▶ _ACTIVITY_: Every line holding the string "valor" is to be copied from the entries below.

(Document images with source code)
──────────

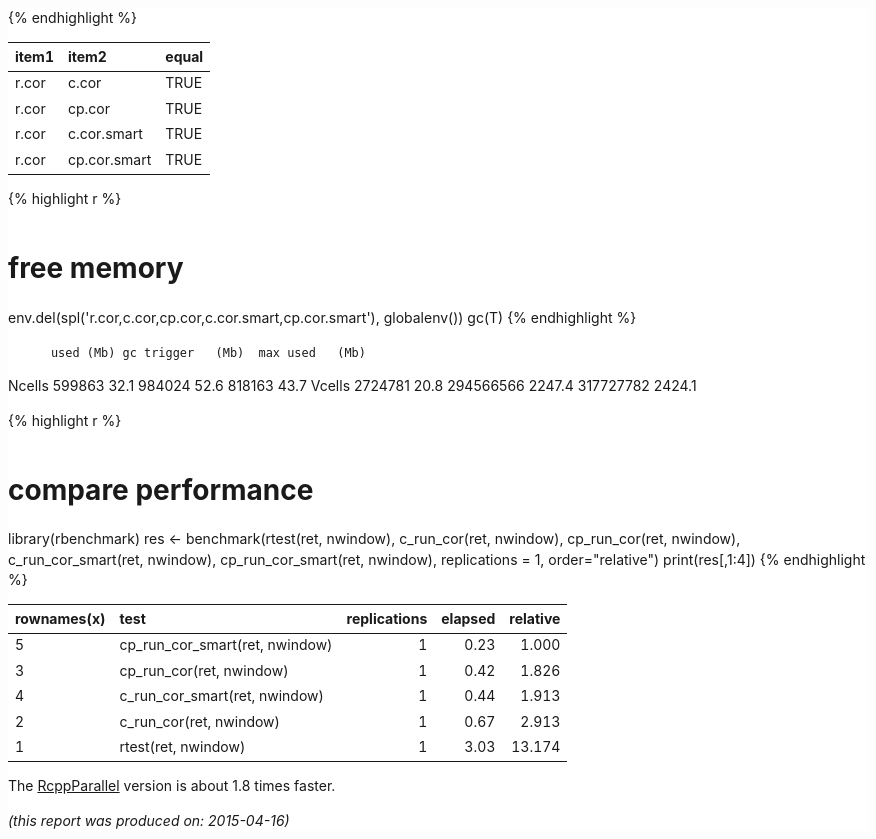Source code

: {% endhighlight %}



|item1 | item2       |equal |
|:-----|:------------|:-----|
|r.cor |c.cor        |TRUE  |
|r.cor |cp.cor       |TRUE  |
|r.cor |c.cor.smart  |TRUE  |
|r.cor |cp.cor.smart |TRUE  |
    




{% highlight r %}
# free memory
env.del(spl('r.cor,c.cor,cp.cor,c.cor.smart,cp.cor.smart'), globalenv())
gc(T)
{% endhighlight %}

          used (Mb) gc trigger   (Mb)  max used   (Mb)
Ncells  599863 32.1     984024   52.6    818163   43.7
Vcells 2724781 20.8  294566566 2247.4 317727782 2424.1


{% highlight r %}
# compare performance
library(rbenchmark)
res <- benchmark(rtest(ret, nwindow),
			c_run_cor(ret, nwindow),
			cp_run_cor(ret, nwindow),
			c_run_cor_smart(ret, nwindow),
			cp_run_cor_smart(ret, nwindow),
			replications = 1,
			order="relative")
print(res[,1:4])
{% endhighlight %}



|rownames(x) |test                           | replications| elapsed| relative|
|:-----------|:------------------------------|------------:|-------:|--------:|
|5           |cp_run_cor_smart(ret, nwindow) |            1|    0.23|    1.000|
|3           |cp_run_cor(ret, nwindow)       |            1|    0.42|    1.826|
|4           |c_run_cor_smart(ret, nwindow)  |            1|    0.44|    1.913|
|2           |c_run_cor(ret, nwindow)        |            1|    0.67|    2.913|
|1           |rtest(ret, nwindow)            |            1|    3.03|   13.174|
    

The [RcppParallel](http://rcppcore.github.io/RcppParallel/) version is about 1.8 times faster.












*(this report was produced on: 2015-04-16)*

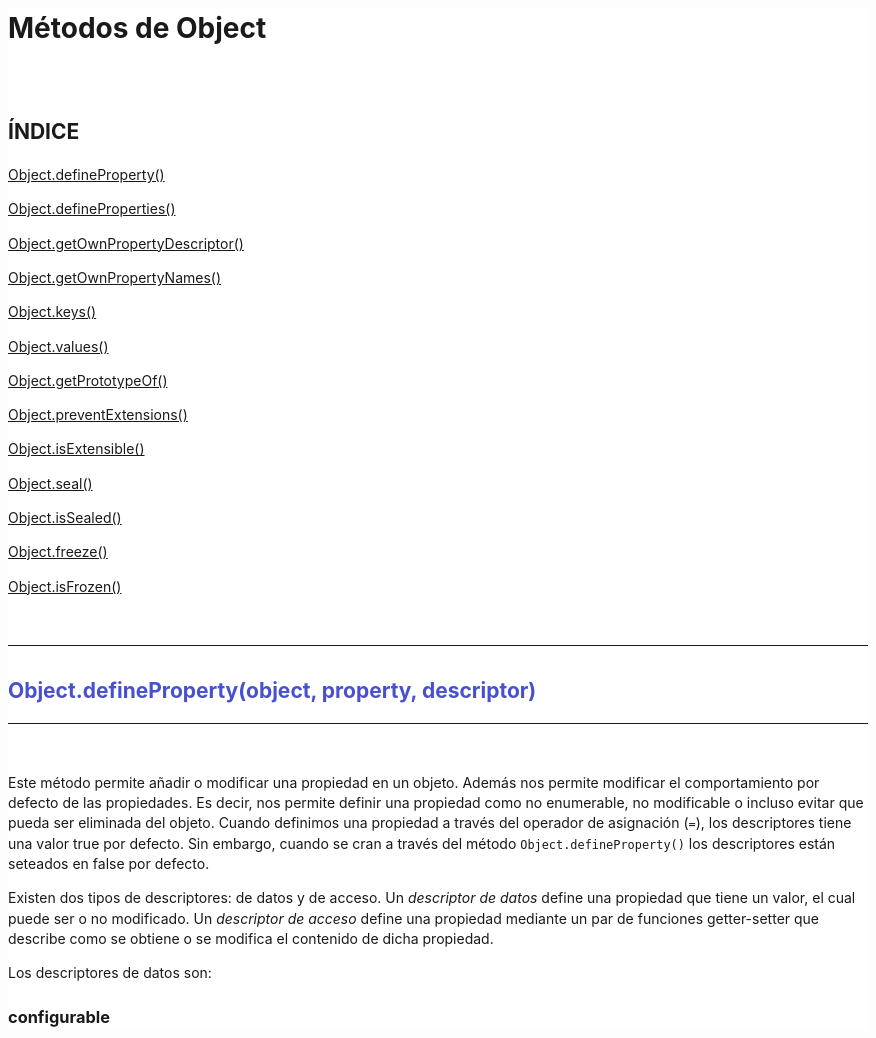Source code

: # <span id="inicio">Métodos de Object

<br>

## ÍNDICE

[Object.defineProperty()](#define-property)

[Object.defineProperties()](#define-properties)

[Object.getOwnPropertyDescriptor()](#get-own-property-descriptor)

[Object.getOwnPropertyNames()](#get-own-property-names)

[Object.keys()](#keys)

[Object.values()](#values)

[Object.getPrototypeOf()](#get-prototype-of)

[Object.preventExtensions()](#prevent-extensions)

[Object.isExtensible()](#is-extensible)

[Object.seal()](#seal)

[Object.isSealed()](#is-sealed)

[Object.freeze()](#freeze)

[Object.isFrozen()](#is-frozen)

<br>

---

## <span id="define-property" style="color: #4750ce"> Object.defineProperty(object, property, descriptor)

---

<br>

Este método permite añadir o modificar una propiedad en un objeto. Además nos permite modificar el comportamiento por defecto de las propiedades. Es decir, nos permite definir una propiedad como no enumerable, no modificable o incluso evitar que pueda ser eliminada del objeto. Cuando definimos una propiedad a través del operador de asignación (`=`), los descriptores tiene una valor true por defecto. Sin embargo, cuando se cran a través del método `Object.defineProperty()` los descriptores están seteados en false por defecto.

Existen dos tipos de descriptores: de datos y de acceso. Un *descriptor de datos* define una propiedad que tiene un valor, el cual puede ser o no modificado. Un *descriptor de acceso* define una propiedad mediante un par de funciones getter-setter que describe como se obtiene o se modifica el contenido de dicha propiedad.

Los descriptores de datos son:

### configurable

──────────

▶ _COMPLETED TASK_:
Este método permite añadir o modificar una propiedad en un objeto. Además nos permite modificar el comportamiento por defecto de las propiedades. Es decir, nos permite definir una propiedad como no enumerable, no modificable o incluso evitar que pueda ser eliminada del objeto. Cuando definimos una propiedad a través del operador de asignación (`=`), los descriptores tiene una valor true por defecto. Sin embargo, cuando se cran a través del método `Object.defineProperty()` los descriptores están seteados en false por defecto.
Existen dos tipos de descriptores: de datos y de acceso. Un *descriptor de datos* define una propiedad que tiene un valor, el cual puede ser o no modificado. Un *descriptor de acceso* define una propiedad mediante un par de funciones getter-setter que describe como se obtiene o se modifica el contenido de dicha propiedad.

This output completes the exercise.